Cellular and Molecular Research Center, Resistant Tuberculosis Institute, Zahedan University of Medical Sciences, Zahedan, Iran.
Cellular and Molecular Research Center, Resistant Tuberculosis Institute, Zahedan University of Medical Sciences, Zahedan, Iran.
Bioorg Chem. 2021 Jun;111:104900. doi: 10.1016/j.bioorg.2021.104900. Epub 2021 Apr 9.

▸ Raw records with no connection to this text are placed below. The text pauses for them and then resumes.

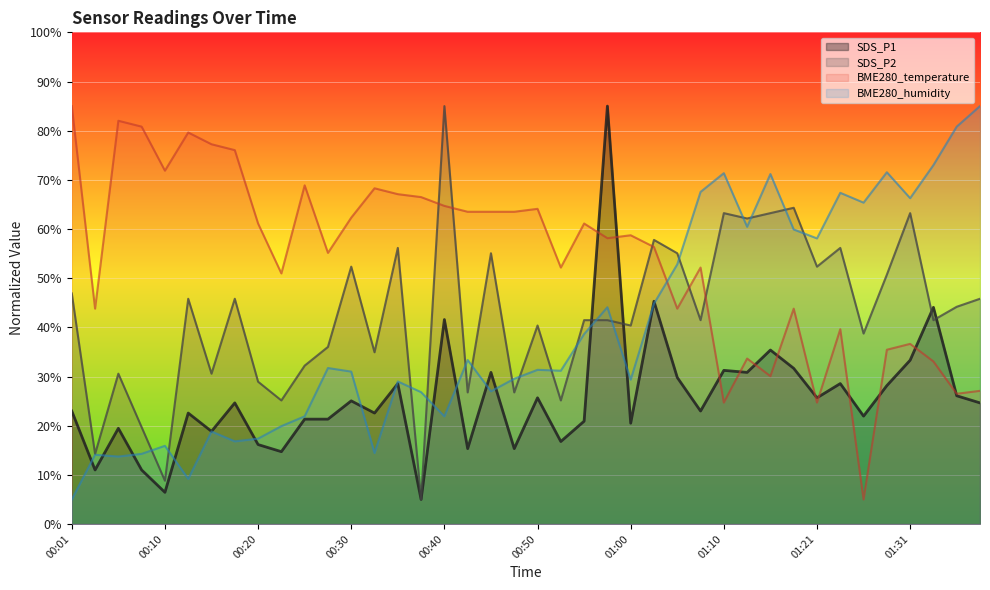

Is the value of SDS_P2 at 01:10 greater than the value of SDS_P1 at 00:40?

Yes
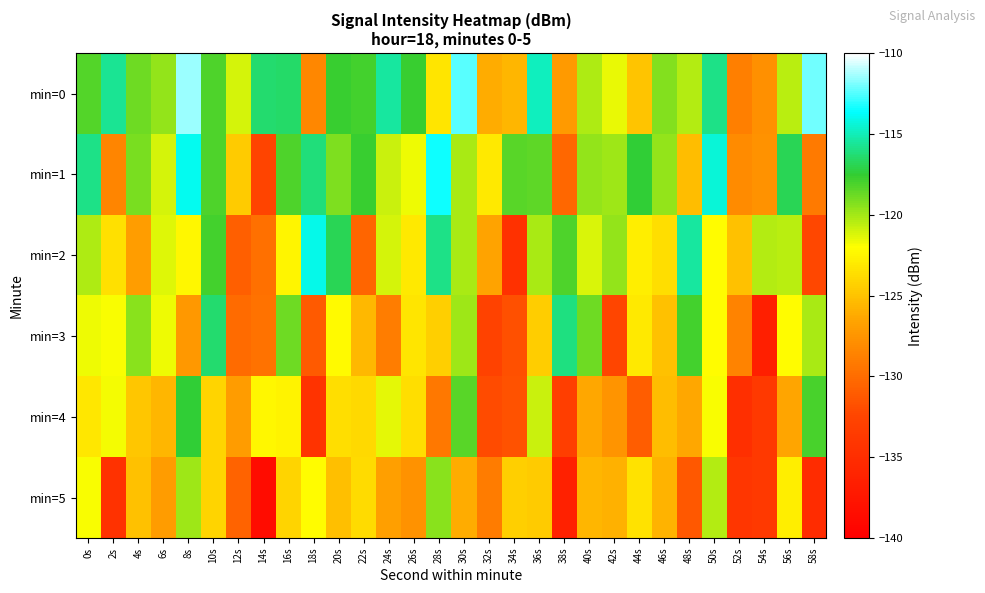

Reading left to right, transcribe all the data shown in this chart.

min=0: 0s=-118.2	2s=-115.7	4s=-118.8	6s=-119.7	8s=-111.5	10s=-118.2	12s=-121.1	14s=-116.3	16s=-116.5	18s=-128.3	20s=-117.7	22s=-117.9	24s=-115.4	26s=-117.7	28s=-123.3	30s=-112.4	32s=-126.1	34s=-125.7	36s=-114.9	38s=-127.1	40s=-120.3	42s=-121.6	44s=-124.9	46s=-119.3	48s=-120.4	50s=-115.9	52s=-128.8	54s=-127.8	56s=-120.5	58s=-112.1
min=1: 0s=-115.9	2s=-128.5	4s=-119.1	6s=-121.1	8s=-113.9	10s=-118.2	12s=-124.5	14s=-132.6	16s=-118.2	18s=-116.1	20s=-119.2	22s=-117.7	24s=-120.8	26s=-121.7	28s=-113.5	30s=-120.2	32s=-123.1	34s=-118.3	36s=-118.5	38s=-130.3	40s=-119.7	42s=-119.9	44s=-117.4	46s=-119.7	48s=-125.3	50s=-114.4	52s=-128.1	54s=-127.7	56s=-116.9	58s=-129.1
min=2: 0s=-120.3	2s=-123.6	4s=-126.9	6s=-121.3	8s=-122.4	10s=-117.9	12s=-130.8	14s=-129.8	16s=-122.5	18s=-114.1	20s=-116.9	22s=-130.5	24s=-121.1	26s=-123.1	28s=-115.9	30s=-120.2	32s=-126.5	34s=-134.6	36s=-120.2	38s=-118.1	40s=-121.2	42s=-119.7	44s=-122.8	46s=-123.7	48s=-115.5	50s=-122.2	52s=-125.1	54s=-120.3	56s=-120.5	58s=-132.3
min=3: 0s=-121.7	2s=-121.9	4s=-119.4	6s=-121.7	8s=-127.3	10s=-116.4	12s=-130.1	14s=-129.7	16s=-118.9	18s=-131.1	20s=-122.3	22s=-125.6	24s=-128.9	26s=-123.3	28s=-124.4	30s=-119.9	32s=-132.8	34s=-131.8	36s=-124.5	38s=-116.1	40s=-118.9	42s=-132.5	44s=-123.1	46s=-125.1	48s=-117.9	50s=-122.2	52s=-128.5	54s=-136.6	56s=-122.2	58s=-120.1
min=4: 0s=-123.2	2s=-121.7	4s=-124.8	6s=-125.7	8s=-117.5	10s=-124.2	12s=-127.1	14s=-122.3	16s=-122.5	18s=-134.3	20s=-123.7	22s=-123.9	24s=-121.4	26s=-123.7	28s=-129.3	30s=-118.4	32s=-132.1	34s=-131.7	36s=-120.9	38s=-133.1	40s=-126.3	42s=-127.6	44s=-130.9	46s=-125.3	48s=-126.4	50s=-121.9	52s=-134.8	54s=-133.8	56s=-126.5	58s=-118.1
min=5: 0s=-121.9	2s=-134.5	4s=-125.1	6s=-127.1	8s=-119.9	10s=-124.2	12s=-130.5	14s=-138.6	16s=-124.2	18s=-122.1	20s=-125.2	22s=-123.7	24s=-126.8	26s=-127.7	28s=-119.5	30s=-126.2	32s=-129.1	34s=-124.3	36s=-124.5	38s=-136.3	40s=-125.7	42s=-125.9	44s=-123.4	46s=-125.7	48s=-131.3	50s=-120.4	52s=-134.1	54s=-133.7	56s=-122.9	58s=-135.1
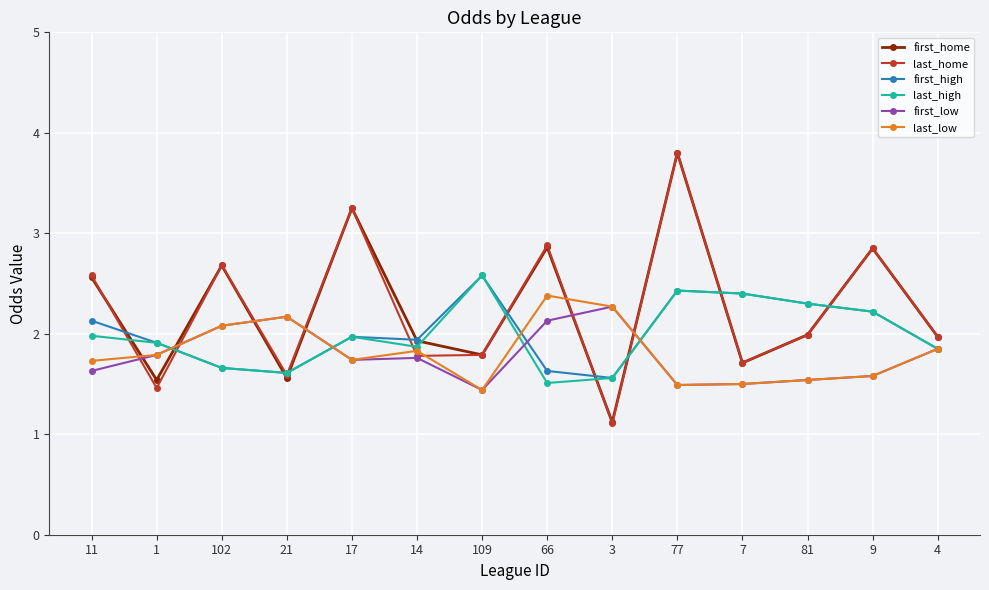

True or false: first_home has more than 1 interior local peaks.

True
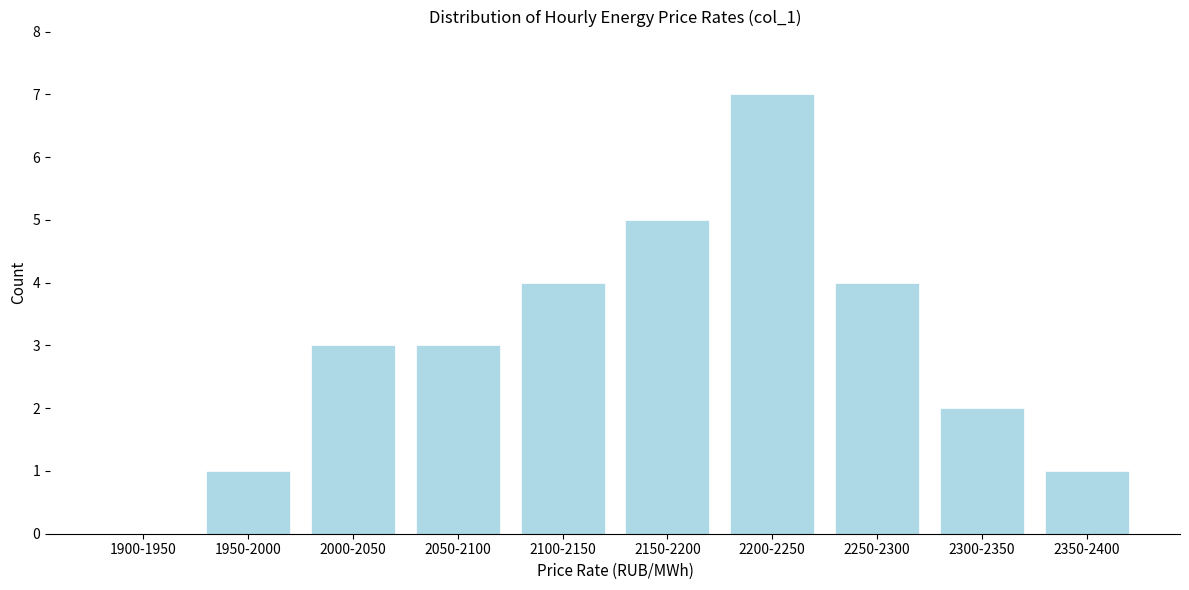

Reading left to right, list all the values displayed in this chart.

1900-1950=0	1950-2000=1	2000-2050=3	2050-2100=3	2100-2150=4	2150-2200=5	2200-2250=7	2250-2300=4	2300-2350=2	2350-2400=1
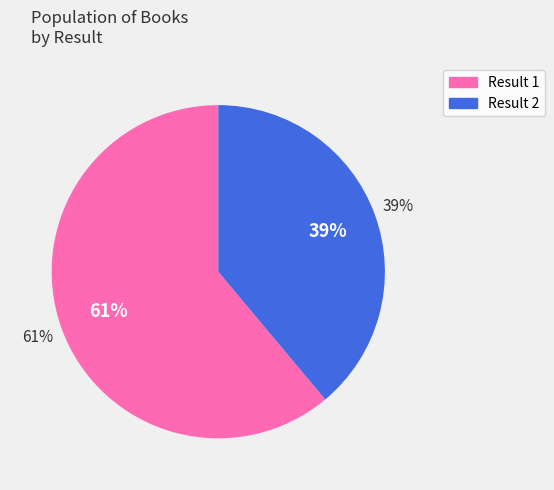

How much of the chart is everything except 1?

38.9%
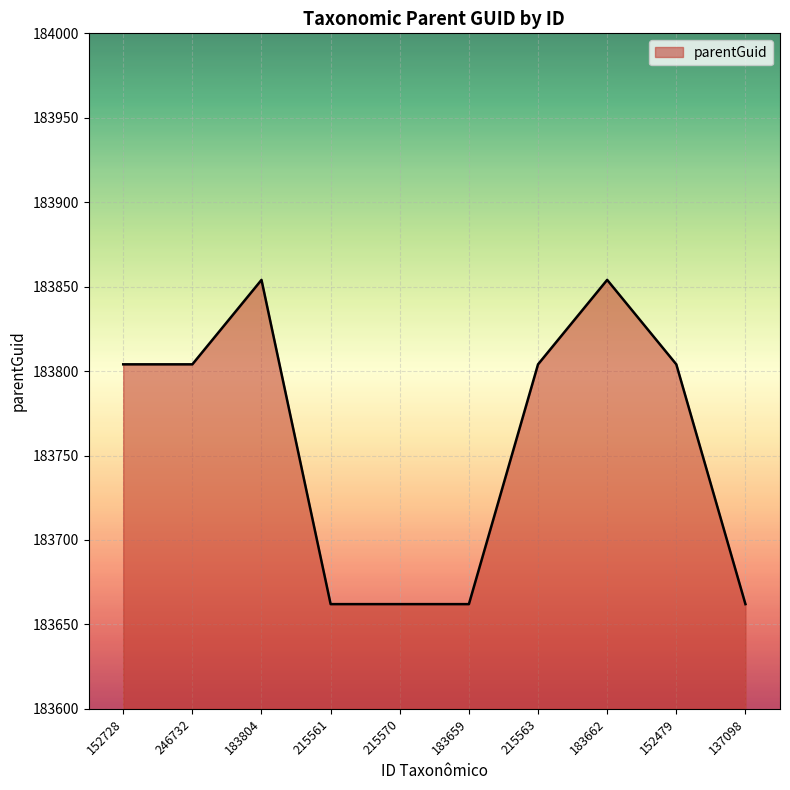

The chart shows a value of 183804 at 215563. True or false?

True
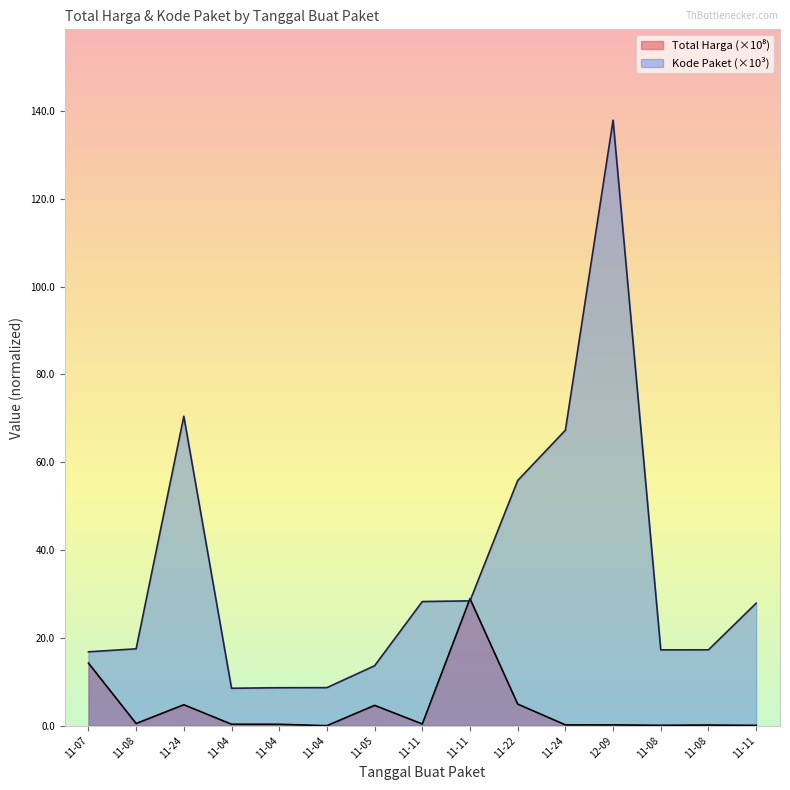

What is the label of the 6th point from the left?

11-04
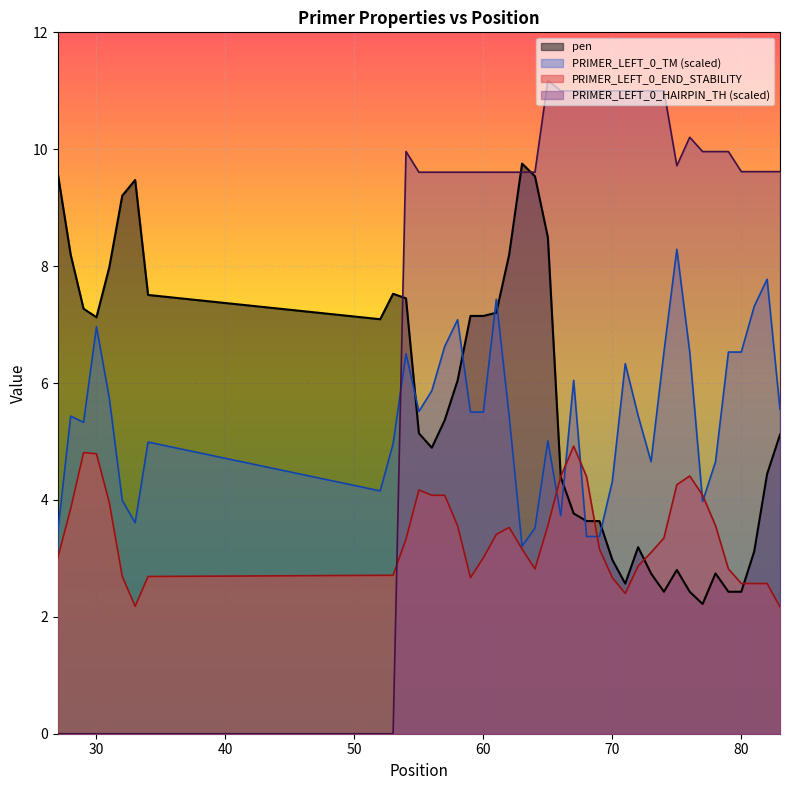

Which series has the widest spread of values?

PRIMER_LEFT_0_HAIRPIN_TH (scaled)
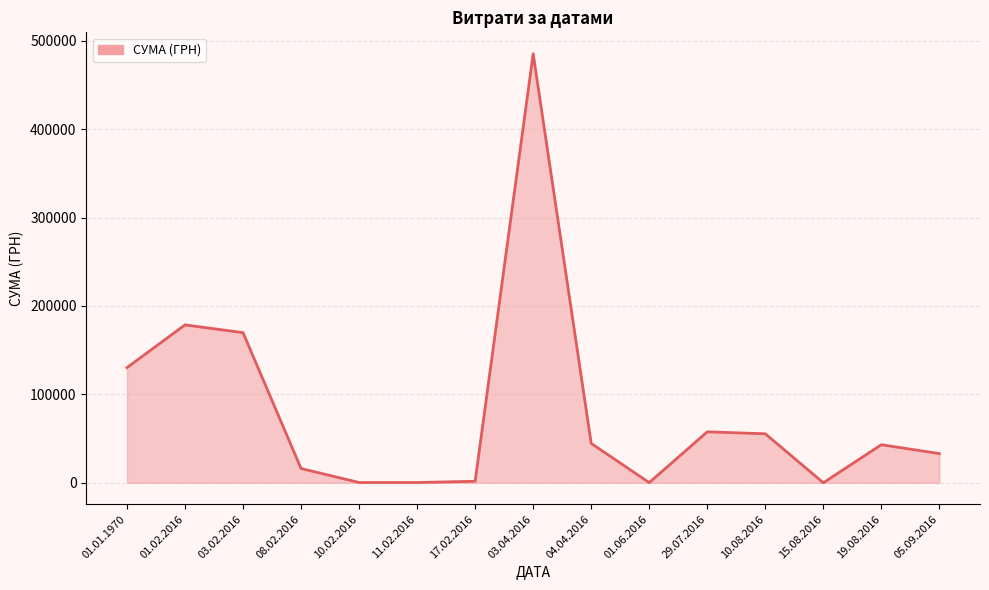

The value at 03.02.2016 is 63745.3. True or false?

False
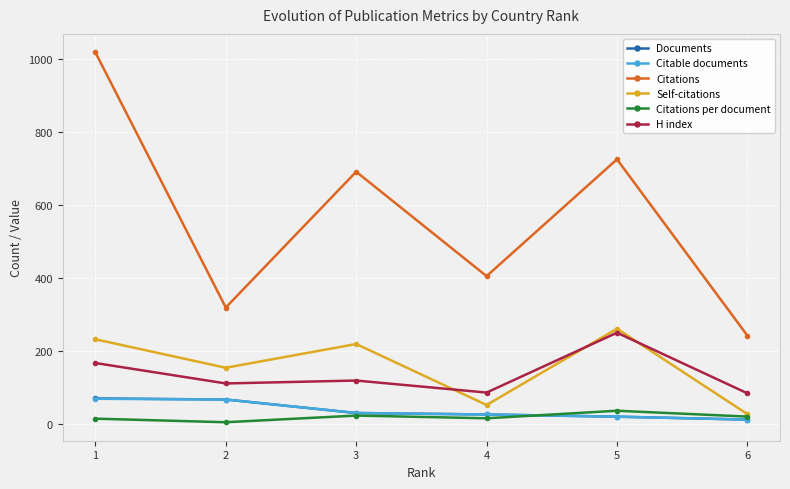

True or false: Citations and H index intersect in this chart.

False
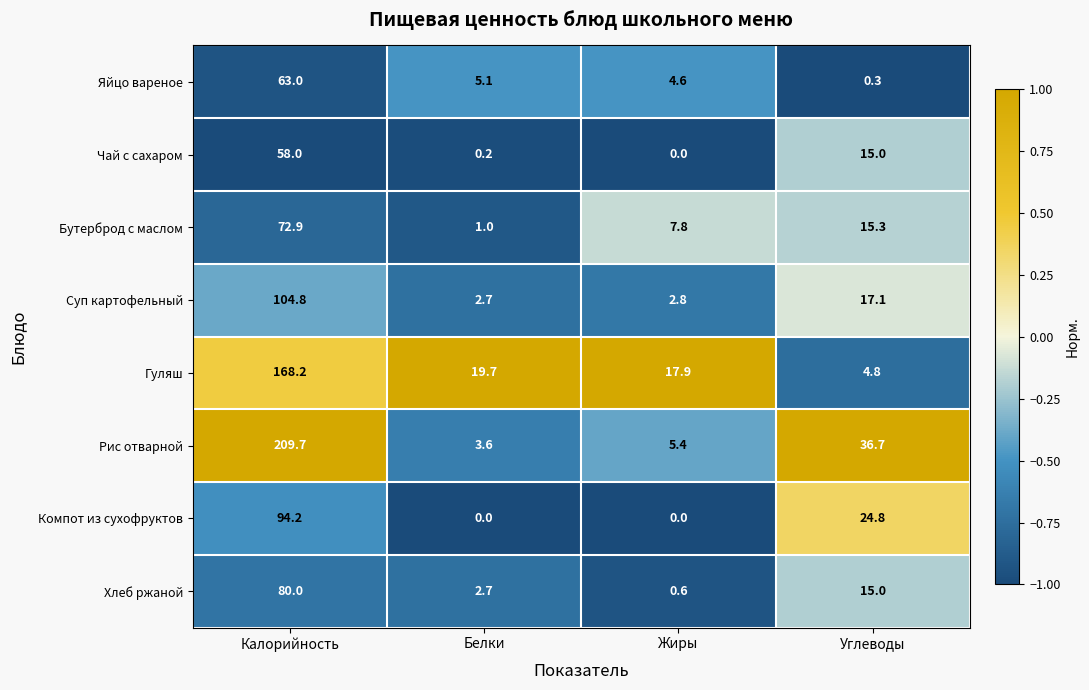

At how many categories does at least one series exceed 0?

4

Due to their unique pharmacological characteristics, methylxanthines are known as therapeutic agents in a fascinating range of medicinal scopes. In this report, we aimed to examine some biological effects of previously synthesized 8-alkylmercaptocaffeine derivatives. Cytotoxic and antioxidative activity of 8-alkylmercaptocaffeine derivatives were measured in malignant A549, MCF7, and C152 cell lines. Assessment of cGMP levels and caspase-3 activity were carried out using a colorimetric competitive ELISA kit. Computational approaches were employed to discover the inhibitory mechanism of synthesized compounds. Among the twelve synthesized derivatives, three compounds (C1, C5, and C7) bearing propyl, heptyl, and 3-methyl-butyl moieties showed higher and more desirable cytotoxic activity against all the studied cell lines (IC < 100 µM). Furthermore, C5 synergistically enhanced cisplatin-induced cytotoxicity in MCF-7 cells (CI < 1). Both C5 and C7 significantly increased caspase-3 activity and intracellular cGMP levels at specific time intervals in all studied cell lines (P < 0.05). However, these derivatives did not elevate LDH leakage (P > 0.05) and exhibited no marked ameliorating effects on oxidative damage (P > 0.05). Computational studies showed that H-bond formation between the nitrogen atom in pyrazolo[4,3-D] pyrimidine moiety with Gln817 and creating a hydrophobic cavity result in the stability of the alkyl group in the PDE5A active site. We found that synthesized 8-alkylmercaptocaffeine derivatives induced cell death in different cancer cells through the cGMP pathway. These findings will help us to get a deeper insight into the role of methylxanthines as useful alternatives to conventional cancer therapeutics.
由于其独特的药理学特性,甲基黄嘌呤被认为是治疗各种医学领域的治疗剂。在本报告中,我们旨在研究先前合成的 8-烷基巯基咖啡衍生物的一些生物学效应。在恶性 A549、MCF7 和 C152 细胞系中测量 8-烷基巯基咖啡衍生物的细胞毒性和抗氧化活性。使用比色竞争 ELISA 试剂盒评估 cGMP 水平和 caspase-3 活性。采用计算方法发现合成化合物的抑制机制。在所合成的 12 种衍生物中,三种具有丙基、庚基和 3-甲基丁基部分的化合物(C1、C5 和 C7)对所有研究的细胞系均表现出更高和更理想的细胞毒性(IC <100µM)。此外,C5 在 MCF-7 细胞中协同增强顺铂诱导的细胞毒性(CI <1)。C5 和 C7 在所有研究的细胞系中在特定时间间隔内均显著增加 caspase-3 活性和细胞内 cGMP 水平(P <0.05)。然而,这些衍生物不会增加 LDH 渗漏(P >0.05),并且对氧化损伤没有明显的改善作用(P >0.05)。计算研究表明,吡唑并[4,3-D]嘧啶部分中的氮原子与 Gln817 之间形成氢键,并在 PDE5A 活性部位形成疏水性腔,导致烷基在 PDE5A 活性部位的稳定性。我们发现,合成的 8-烷基巯基咖啡衍生物通过 cGMP 途径诱导不同癌细胞死亡。这些发现将帮助我们更深入地了解甲基黄嘌呤作为传统癌症治疗的有用替代品的作用。